Selain itu, Gus Yahya  menekankan yang akan dibahas dan didalami dalam Halaqah Fikih Peradaban II bukan sekadar problematika membahas hukum-hukum yang sudah ada, tapi lebih kepada masalah yang akan terjadi.

"Oleh karenanya yang kita butuhkan bukan sekadar fikih yang hanya menetapkan hukum-hukum terhadap sejumlah waqi'iyah yang ada saja. Bukan sekadar satu kesimpulan yang bersifat reaksioner terhadap yang telah atau sedang terjadi. Tetapi kita butuh fikih peradaban yang dapat mencari jalan keluar dari segala kekacauan yang terjadi," kata Gus Yahya. 
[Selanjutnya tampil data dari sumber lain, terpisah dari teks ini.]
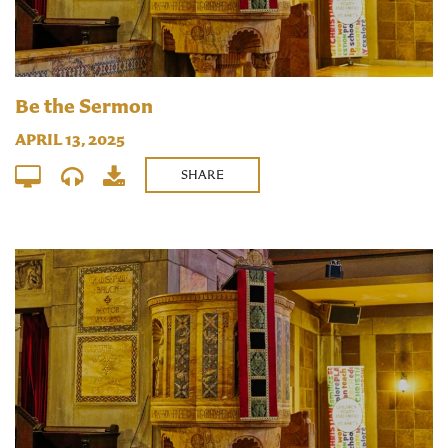
Be the Sermon
APRIL 13, 2025
SHARE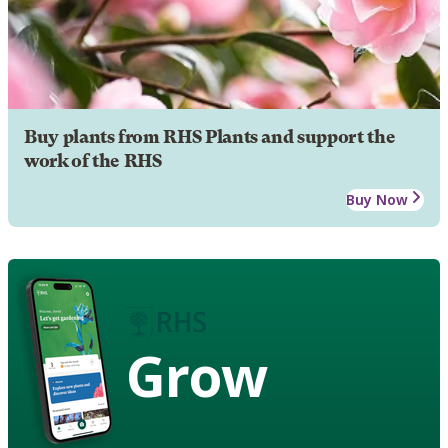
Buy plants from RHS Plants and support the
work of the RHS
Buy Now
Grow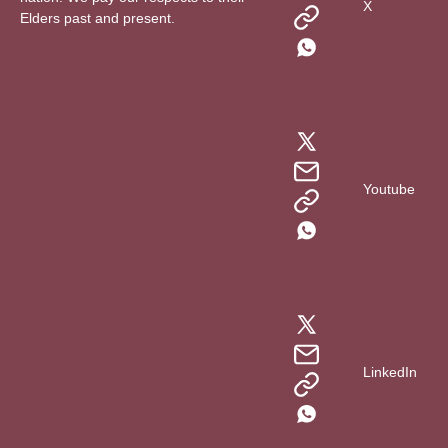
X
Elders past and present.
Youtube
LinkedIn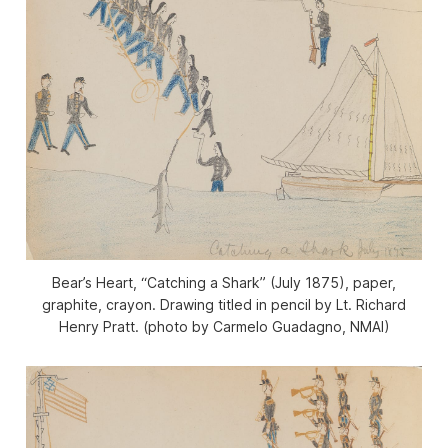
Bear’s Heart, “Catching a Shark” (July 1875), paper,
graphite, crayon. Drawing titled in pencil by Lt. Richard
Henry Pratt. (photo by Carmelo Guadagno, NMAI)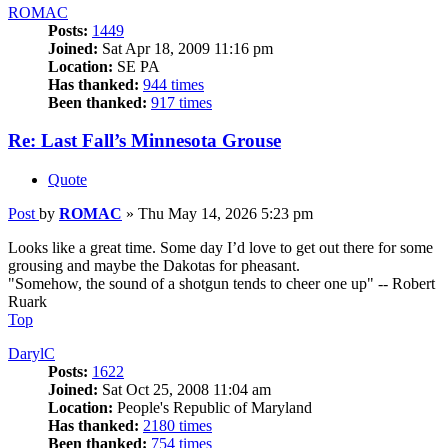
ROMAC
Posts:
1449
Joined:
Sat Apr 18, 2009 11:16 pm
Location:
SE PA
Has thanked:
944 times
Been thanked:
917 times
Re: Last Fall’s Minnesota Grouse
Quote
Post
by
ROMAC
»
Thu May 14, 2026 5:23 pm
Looks like a great time. Some day I’d love to get out there for some
grousing and maybe the Dakotas for pheasant.
"Somehow, the sound of a shotgun tends to cheer one up" -- Robert
Ruark
Top
DarylC
Posts:
1622
Joined:
Sat Oct 25, 2008 11:04 am
Location:
People's Republic of Maryland
Has thanked:
2180 times
Been thanked:
754 times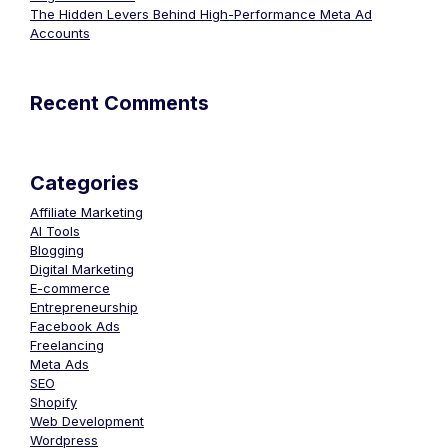
The Hidden Levers Behind High-Performance Meta Ad
Accounts
Recent Comments
Categories
Affiliate Marketing
AI Tools
Blogging
Digital Marketing
E-commerce
Entrepreneurship
Facebook Ads
Freelancing
Meta Ads
SEO
Shopify
Web Development
Wordpress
Baca Juga : Sebut Mungkar, Pria Ini Ngamuk Melarang Jamaah Main Rebana di Dalam Masjid

 

Oleh karena itu, Gus Yahya meminta perhatian dari para ulama, khususnya ulama Nahdliyin  untuk tidak menutup mata atas segala konflik yang ada dan tengah melanda saat ini. "Maka kami adakan serial halaqah ini untuk memastikan agar ulama-ulama kita tahu. Ikut memikirkan dan mencari solusi atas banyaknya problem yang terjadi saat ini sehingga Islam harus hadir dalam menyelesaikan persoalan di dunia ini," pungkasnya. 


Topik

Peristiwa, ,



Jawa Timur merupakan salah satu provinsi dengan pertumbuhan ekonomi yang cukup pesat di Indonesia. Sektor industri, perdagangan, dan pariwisata menjadi pilar utama perekonomian Jatim. Pembangunan infrastruktur juga terus dilakukan untuk mendukung pertumbuhan ekonomi dan meningkatkan kesejahteraan masyarakat.